§ **RECORD EXCERPTS**:
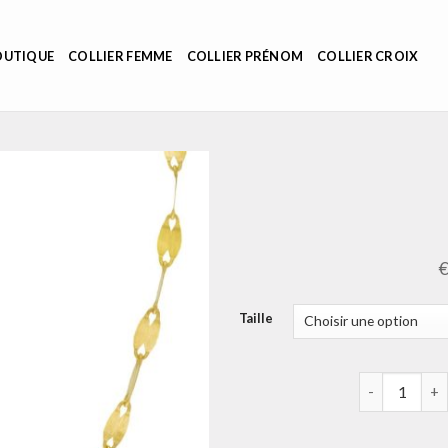
OUTIQUE
COLLIER FEMME
COLLIER PRÉNOM
COLLIER CROIX
Taille
quantité de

§ **TASK DIRECTIONS**:
Reproduce every line of text in the listing above word for word, leaving the picture out of your answer.

§ **RESULT FOR THIS TASK**:
OUTIQUE
COLLIER FEMME
COLLIER PRÉNOM
COLLIER CROIX
Taille
quantité de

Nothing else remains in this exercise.